D.C. law requires schools to track attendance and get involved when children rack up unexcused absences. But schools are also paying closer attention to students who send in doctors notes or accumulate other excused absences.
The District is monitoring “in-seat attendance” — a measure that shows how many kids are actually present on any given day. It helps D.C. Public Schools and the D.C. charter school board figure out which schools have the biggest attendance challenges overall, and also flags days or weeks when attendance falls off.
It’s part of an overall effort to improve attendance in the city’s schools. More than 13,000 public school students in D.C. were chronically truant, meaning they had racked up 10 or more unexcused absences. Thousands more had multiple excused absences.
When it comes to reporting data, Scott Pearson, the charter board’s executive director, said focusing on truancy alone can backfire. It encourages schools to relax policies and accept almost any excuse as valid, he said.
“We spend a lot of time talking about in-seat attendance, what percent of kids are at school, period,” Pearson said. “If you are not in school, you are not in a learning environment.”
DCPS in recent years has shifted away from measuring “average-daily attendance” which counts students with excused absences as attending on any given day, according to Hedy Chang, director of Attendance Works, a national organization that has worked with DCPS. The new “in-seat attendance” measure only counts students who are actually there, which is a more meaningful number, she said.

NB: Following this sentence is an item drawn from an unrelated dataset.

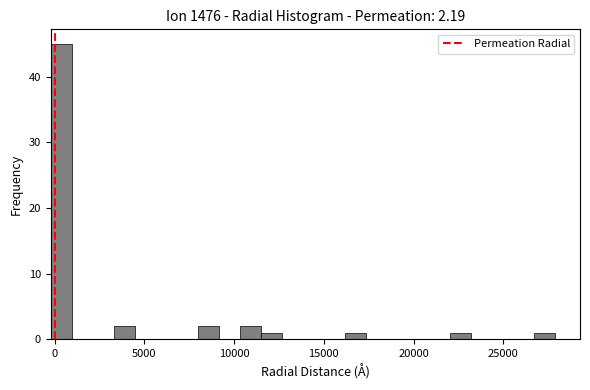

Read against the x-axis, roughly where is the centre of the tallest bar?

500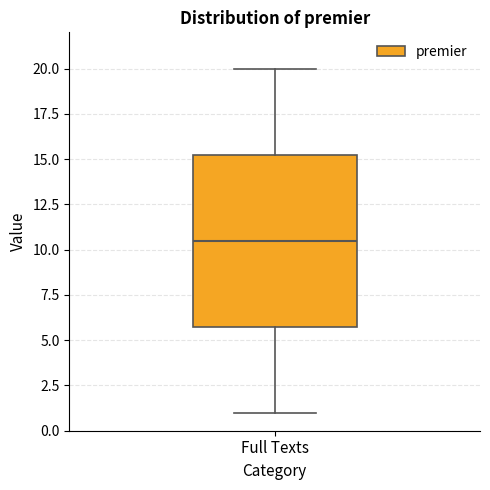

Transcribe this box plot: give where the median line is, the range the box spans, and where the two whiskers end, as read against the y-axis. The values are not printed on the chart, so give them approximately, as read against the axis.

median 10.5, box 6.0 to 15.5, whiskers 1.0 to 20.0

Chang said children in kindergarten and first grade tend to miss more school with excused absences, because they get sick more frequently or have transportation issues or because their parents don’t think it’s problematic to miss school in the early grades.
But chronic absence early on can set a pattern for later school attendance problems that take away from valuable instructional time, she said.
D.C. schools are seeing some improvement in this measure.
DCPS reported Wednesday its average in-seat attendance rate rose from 86.4 percent in the 2012-2013 school year to 88.5 percent last year. It has not yet released school-by-school results.
The D.C. Public Charter School Board reported last week a nearly 1 percent increase in in-seat attendance — from 90.7 percent in 2012-2013 to 91.5 percent last year.
Some of the charter schools with highest in-seat attendance last year included Washington Latin and Washington Yu Ying with 97 percent each, and Basis DC with 96 percent.